Ari tapped her commbadge, "Frost to Calderon. Wintersun." It was a codeword for a meeting in the Whytesand Room.
"Recieved and understood." Cal's words were crisp and compliant. Unembellished.
Ari closed off communication and sighed. "Much as I am loathe to do it, we have two assets on Earth whom we trust implicitly." Jaya and Storr. "And they have the best alibi to go and check without sudden suspicion as to why seeming strangers are looking to make contact with the girls."
"Oh my..." Akiva did not love that idea but he did not object. Rather he rubbed his chin in dire thought.
"Look, I'm open to suggestions, I'd just rather not put more people at risk unless we have to. We may just need to talk them into coming back early...as a result." Ari sighed. "I shouldn't have let them go. I should have found another way..." Guilt bubbled underneath the surface.
Even as he stepped inside the secure room and sealed the door behind him, Cal felt the barrage of emotions leaving the two already here. Like waves against a rocky shore they smashed into his brain. His expression didn't change more than a slight crease in his forehead and a sideways tilt of of his head as he regarded them both. "Bad news," he said. Not a question. He looked from the android body to Akiva and back again and sighed softly. Emotional pain was captivating in its poignant unpleasantness, but this was not something that would be easily thwarted today. Cal looked from Akiva to Ari, his own expression neutral now. "You're sure?" He asked.

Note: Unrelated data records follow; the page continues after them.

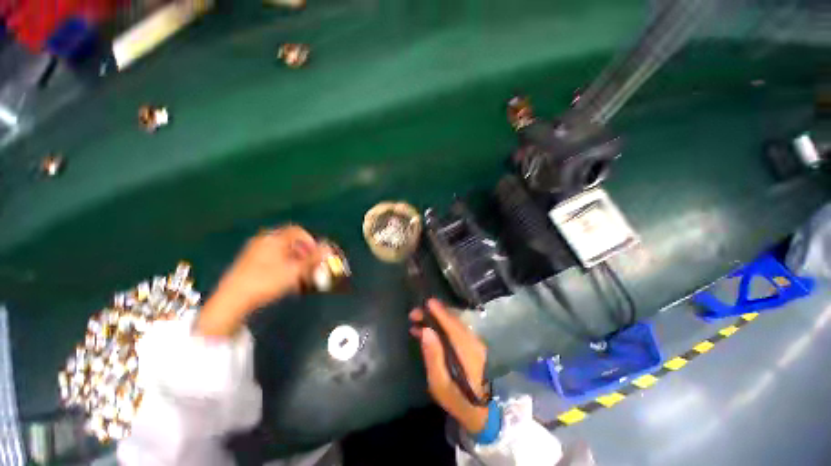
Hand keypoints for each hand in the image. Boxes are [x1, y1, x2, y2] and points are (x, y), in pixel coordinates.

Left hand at [196, 226, 321, 336]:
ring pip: (283, 252)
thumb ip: (313, 258)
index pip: (298, 231)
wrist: (232, 300)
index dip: (311, 241)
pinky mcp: (249, 264)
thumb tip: (329, 247)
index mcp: (274, 239)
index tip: (317, 255)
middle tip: (311, 267)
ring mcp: (255, 252)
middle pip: (291, 242)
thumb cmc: (266, 281)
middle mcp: (264, 241)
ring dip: (296, 262)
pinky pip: (273, 260)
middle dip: (305, 254)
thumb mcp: (294, 270)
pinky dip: (284, 267)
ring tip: (300, 277)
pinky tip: (286, 281)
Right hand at [409, 299, 488, 433]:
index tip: (426, 302)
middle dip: (433, 314)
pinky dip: (443, 326)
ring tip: (418, 321)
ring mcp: (475, 343)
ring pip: (454, 324)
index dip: (439, 312)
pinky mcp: (473, 346)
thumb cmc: (458, 400)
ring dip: (436, 319)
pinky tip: (430, 330)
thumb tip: (426, 331)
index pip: (451, 324)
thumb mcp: (440, 384)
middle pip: (452, 321)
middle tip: (414, 314)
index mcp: (467, 350)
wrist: (483, 412)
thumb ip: (433, 356)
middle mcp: (473, 342)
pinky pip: (456, 330)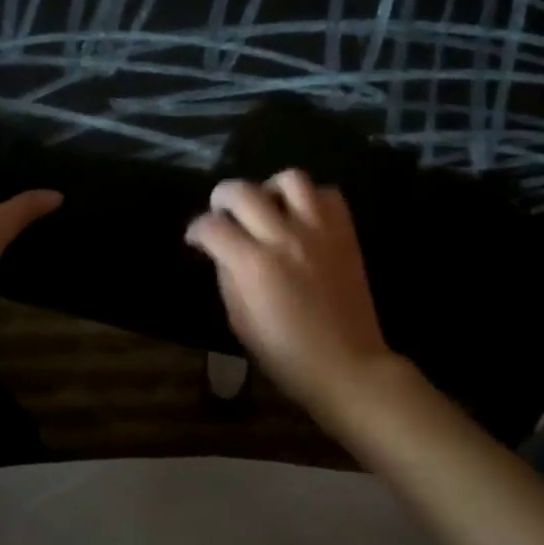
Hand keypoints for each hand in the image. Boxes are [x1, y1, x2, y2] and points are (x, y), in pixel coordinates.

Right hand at [184, 171, 409, 427]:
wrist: (347, 365)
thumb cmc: (286, 354)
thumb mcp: (240, 321)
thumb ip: (227, 277)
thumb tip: (222, 250)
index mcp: (253, 264)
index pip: (212, 227)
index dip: (196, 229)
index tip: (196, 238)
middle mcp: (284, 237)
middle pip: (243, 191)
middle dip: (223, 197)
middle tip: (222, 213)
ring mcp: (319, 231)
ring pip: (290, 179)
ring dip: (270, 188)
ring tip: (267, 206)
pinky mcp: (345, 233)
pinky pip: (328, 194)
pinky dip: (311, 199)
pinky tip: (302, 217)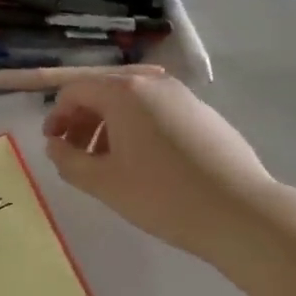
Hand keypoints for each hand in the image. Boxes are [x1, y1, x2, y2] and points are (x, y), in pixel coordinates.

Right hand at [43, 74, 279, 260]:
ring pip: (133, 102)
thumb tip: (55, 145)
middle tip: (76, 154)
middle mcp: (153, 83)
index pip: (76, 90)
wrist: (241, 212)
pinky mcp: (205, 114)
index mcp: (124, 92)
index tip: (54, 144)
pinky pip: (159, 112)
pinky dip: (140, 129)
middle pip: (104, 91)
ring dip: (110, 126)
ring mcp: (183, 96)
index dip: (57, 115)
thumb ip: (68, 160)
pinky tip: (147, 165)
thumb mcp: (104, 183)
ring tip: (109, 163)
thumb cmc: (162, 195)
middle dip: (83, 120)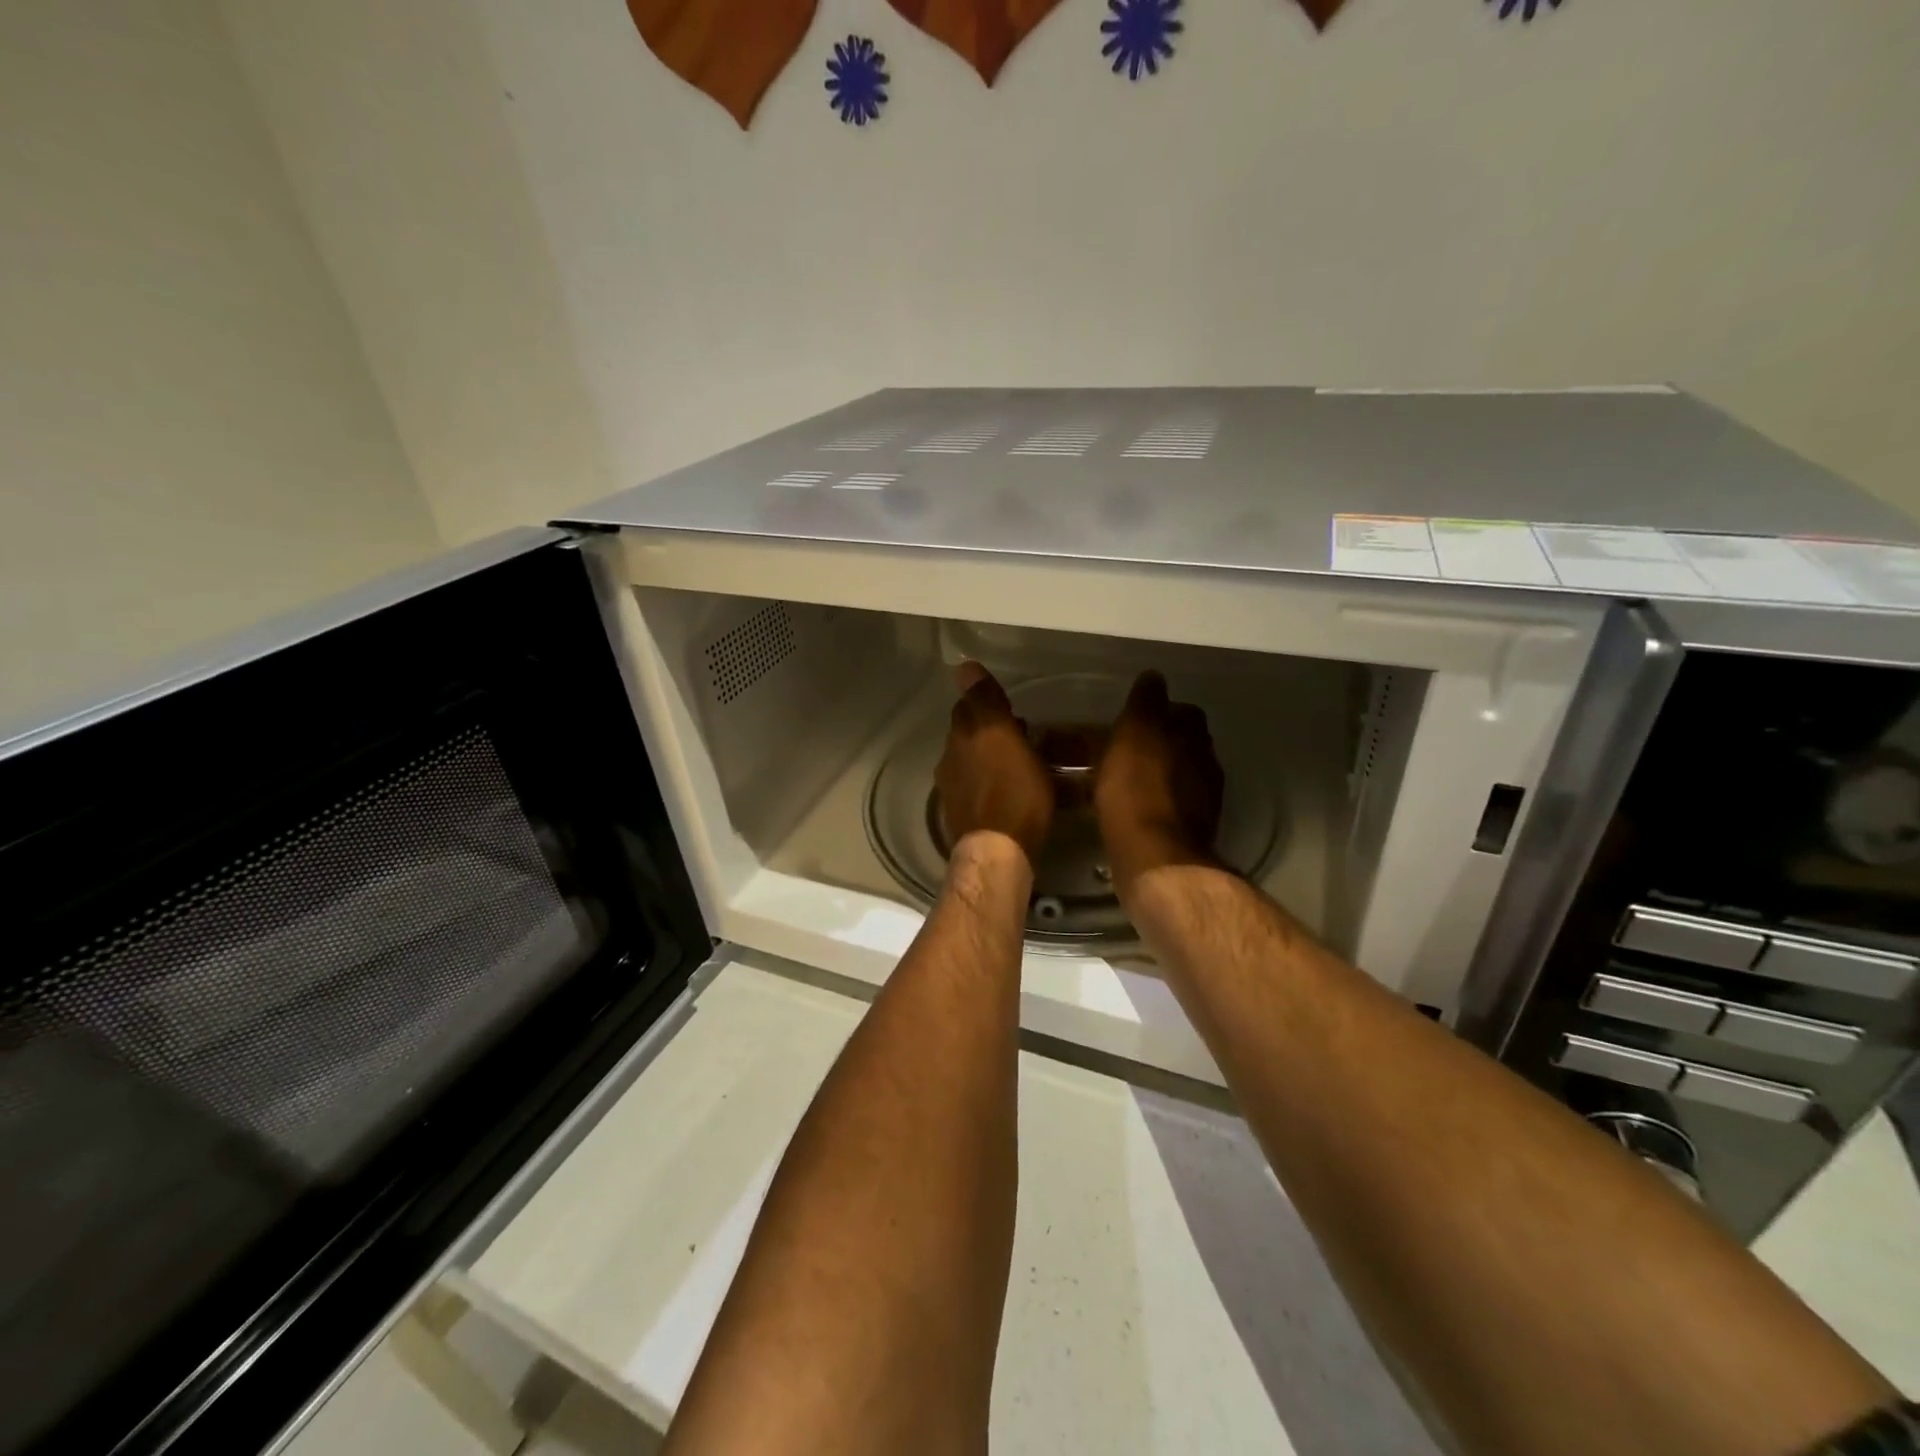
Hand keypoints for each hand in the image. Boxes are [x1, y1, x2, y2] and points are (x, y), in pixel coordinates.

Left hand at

Ari was grateful for the calm that Cal exuded, though she feared the outbreak of emotion that would soon happen. Oh well, there was nothing for it now, shit has hit the fan and they would have to deal with it.

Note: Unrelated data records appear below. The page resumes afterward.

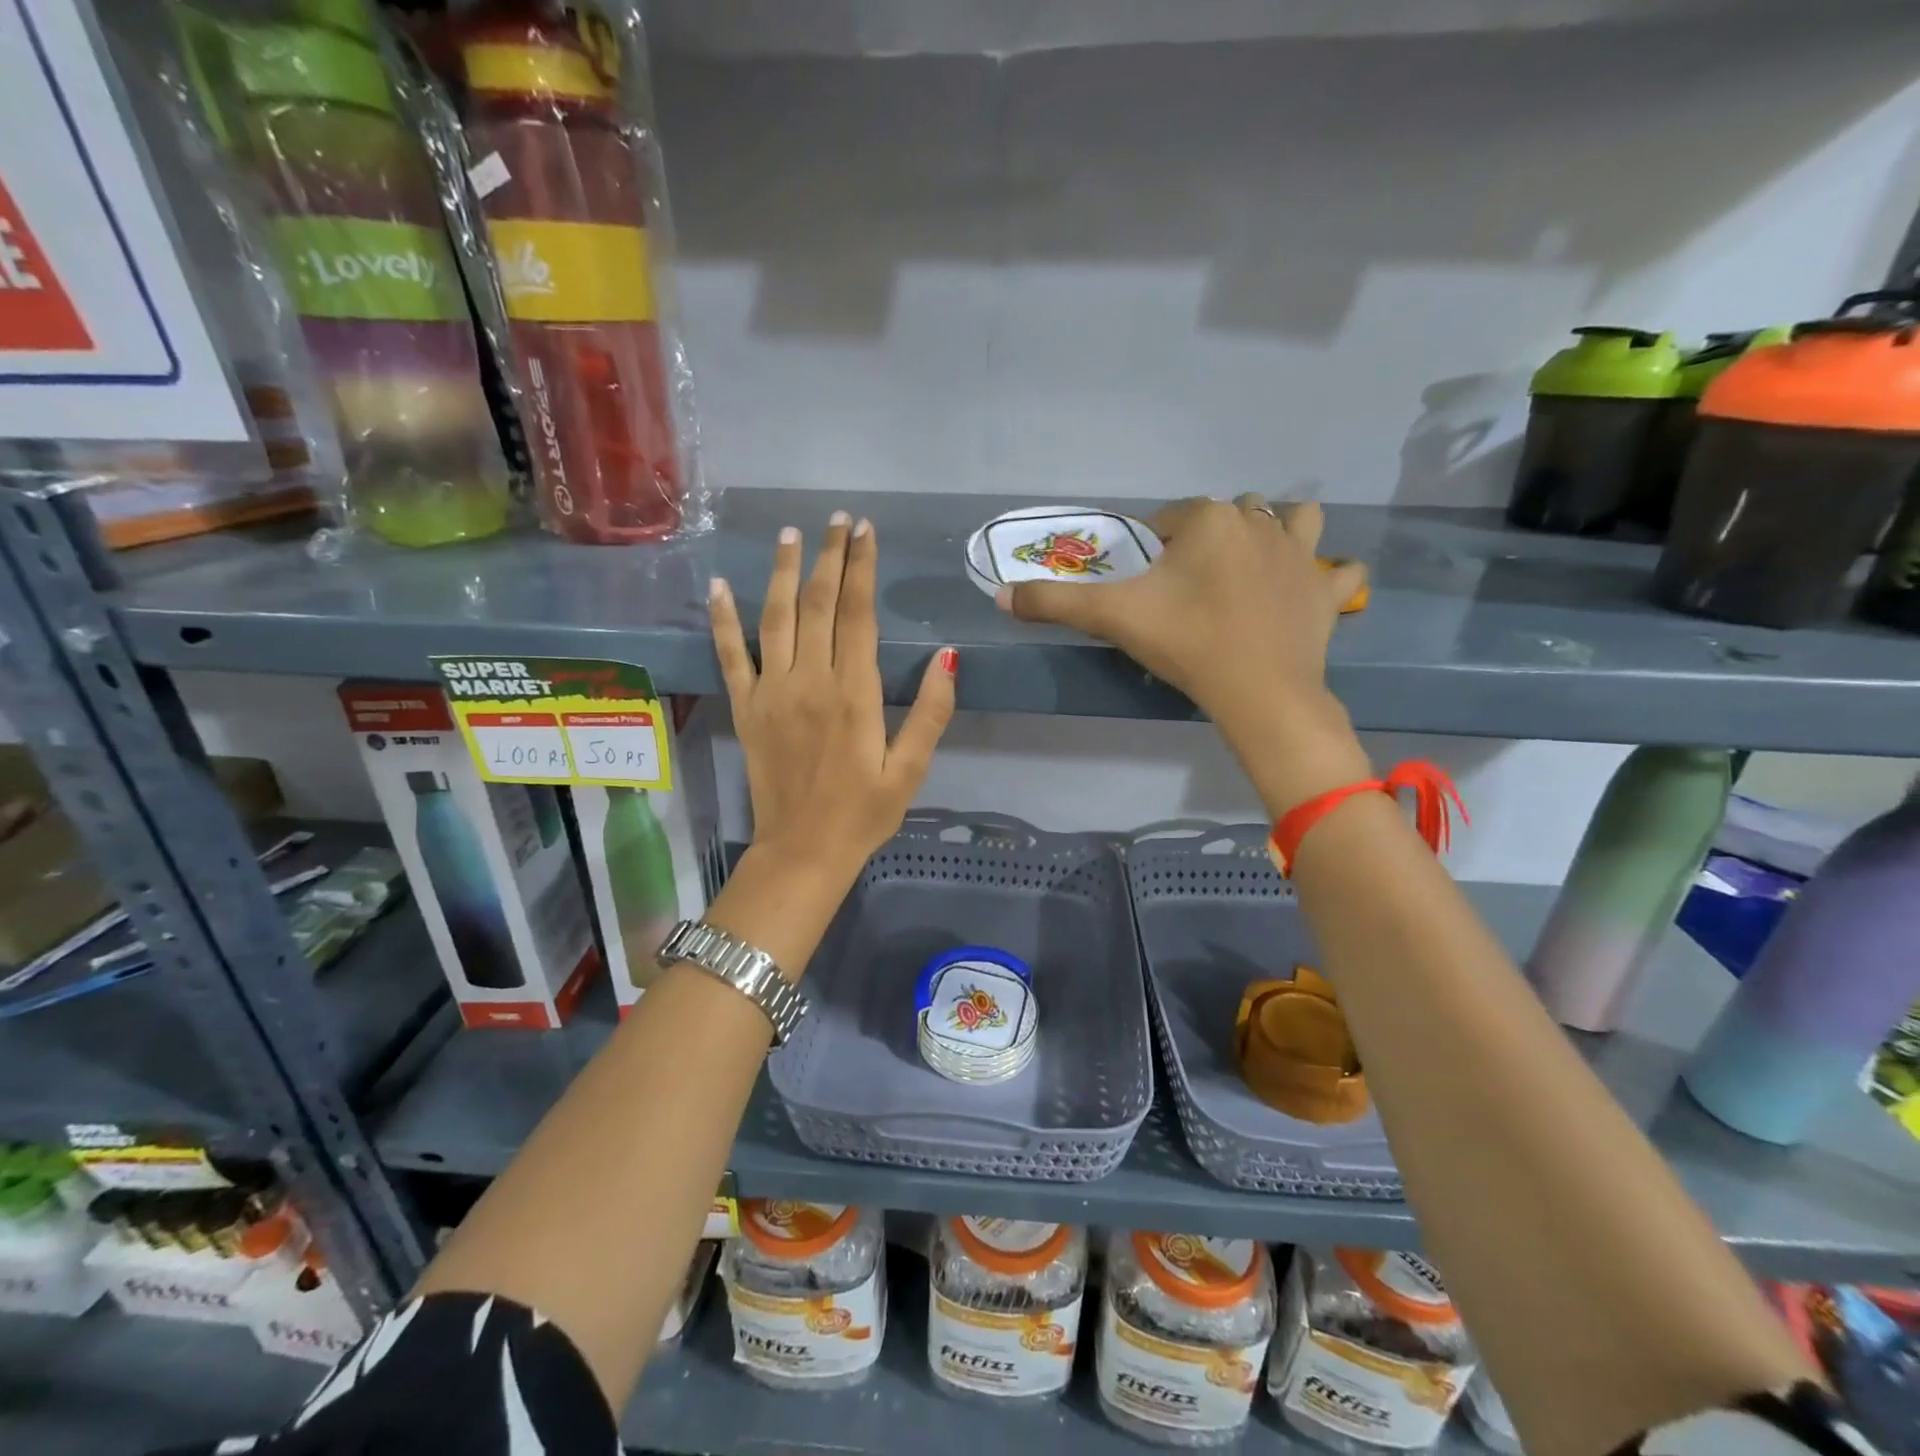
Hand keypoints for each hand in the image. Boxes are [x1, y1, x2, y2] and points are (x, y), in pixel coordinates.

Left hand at [710, 513, 956, 875]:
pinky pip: (731, 655)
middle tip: (837, 520)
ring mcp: (771, 692)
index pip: (857, 614)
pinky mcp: (746, 708)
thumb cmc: (864, 813)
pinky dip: (723, 619)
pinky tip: (720, 585)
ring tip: (791, 535)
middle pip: (818, 605)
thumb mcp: (912, 769)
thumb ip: (931, 712)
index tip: (865, 532)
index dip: (861, 568)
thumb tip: (948, 656)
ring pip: (776, 618)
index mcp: (854, 693)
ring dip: (784, 573)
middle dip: (829, 557)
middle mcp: (810, 681)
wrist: (802, 851)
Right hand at [1001, 496, 1371, 811]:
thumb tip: (1000, 595)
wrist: (1258, 693)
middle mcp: (1259, 522)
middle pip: (1230, 513)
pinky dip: (1330, 578)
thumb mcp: (1113, 618)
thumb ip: (1054, 602)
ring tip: (1252, 568)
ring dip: (1277, 533)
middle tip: (1190, 585)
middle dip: (1209, 537)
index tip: (1150, 584)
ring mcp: (1302, 555)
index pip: (1173, 515)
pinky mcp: (1327, 592)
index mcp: (1209, 519)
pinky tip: (1312, 591)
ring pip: (1294, 521)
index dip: (1156, 545)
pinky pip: (1341, 572)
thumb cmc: (1185, 643)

"Chances in their favor are two percent at this point. They missed their second call-in. We both know chances of that happening with two different handlers at two different locations at the same time are slim to none for it to be an accident." Ari sighed, looking between the two men.

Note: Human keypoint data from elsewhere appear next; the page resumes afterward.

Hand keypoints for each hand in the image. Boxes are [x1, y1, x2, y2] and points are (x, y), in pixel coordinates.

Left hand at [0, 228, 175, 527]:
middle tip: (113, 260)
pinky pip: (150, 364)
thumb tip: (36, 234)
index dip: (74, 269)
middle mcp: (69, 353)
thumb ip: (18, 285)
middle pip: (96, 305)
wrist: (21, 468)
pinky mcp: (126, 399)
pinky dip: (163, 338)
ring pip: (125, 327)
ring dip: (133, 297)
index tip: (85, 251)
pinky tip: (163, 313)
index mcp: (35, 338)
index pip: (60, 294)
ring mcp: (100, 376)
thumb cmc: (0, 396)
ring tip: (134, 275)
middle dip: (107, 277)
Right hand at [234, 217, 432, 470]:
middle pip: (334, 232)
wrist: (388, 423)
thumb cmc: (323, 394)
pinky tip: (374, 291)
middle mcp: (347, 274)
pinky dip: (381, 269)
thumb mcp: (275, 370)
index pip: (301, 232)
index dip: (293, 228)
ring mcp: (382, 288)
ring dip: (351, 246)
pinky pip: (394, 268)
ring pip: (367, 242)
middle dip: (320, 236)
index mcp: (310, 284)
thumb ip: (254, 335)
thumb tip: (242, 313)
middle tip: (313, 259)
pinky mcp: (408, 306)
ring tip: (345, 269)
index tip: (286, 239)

"Laena's burrowed into Tau's files...but they came up with nothing of any substance for us." Frost continued, bringing up the display for Cal to view. "Then she missed her second call in. I can see her just bailing on us...after everything that's recently happened." Her eyes caught Akiva's at this point before she looked back down to Cal. "But I can't see Nandi doing that. She's too devoted to us...to you, to just bail. So unless they've both hit the two percent and have gone to ground and will make contact later, we have to assume they have been made and captured...or worse."
Another pause, to give them both time to process. "Do you have any Earthside assets you trust to call in to take a look at their locations for us?" She asked of Cal. "My assets are too far, and the only other ones we have are Jaya and Storr."
Cal sighed, and felt the weight of Frost's truth sink into his soul. "You're right," he added a moment or two later. "It's unlikely enough to be unbelievable. They're either both in trouble, or - as you said one's AWOL and Nandi's compromised." Or worse, but he didn't dwell on the unknown. Nandi wasn't lost until they proved the truth either way. He was quiet then, working his way mentally through a long list of potential options and scratching through names one by one.
"I have one, maybe two, I could try, but it's unlikely," Cal answered. "Worth a try rather than tapping Jaya and Storr though." He said.
Ari nodded, "put your calls through, see who you can get, just make sure your story to them doesn't involve Whytesand." She reached out and put her hand on Cal's shoulder, then did the same with Akiva. "This is on me, lads. I'm sorry. We'll find them, we have to."
"No," Akiva said resolutely. "Everyone knew what they were doing. So do we. So, let's... do it." Never one for motivational speeches, Akiva shrugged off his nervous energy and nodded at his cohorts. They would see this through or die trying.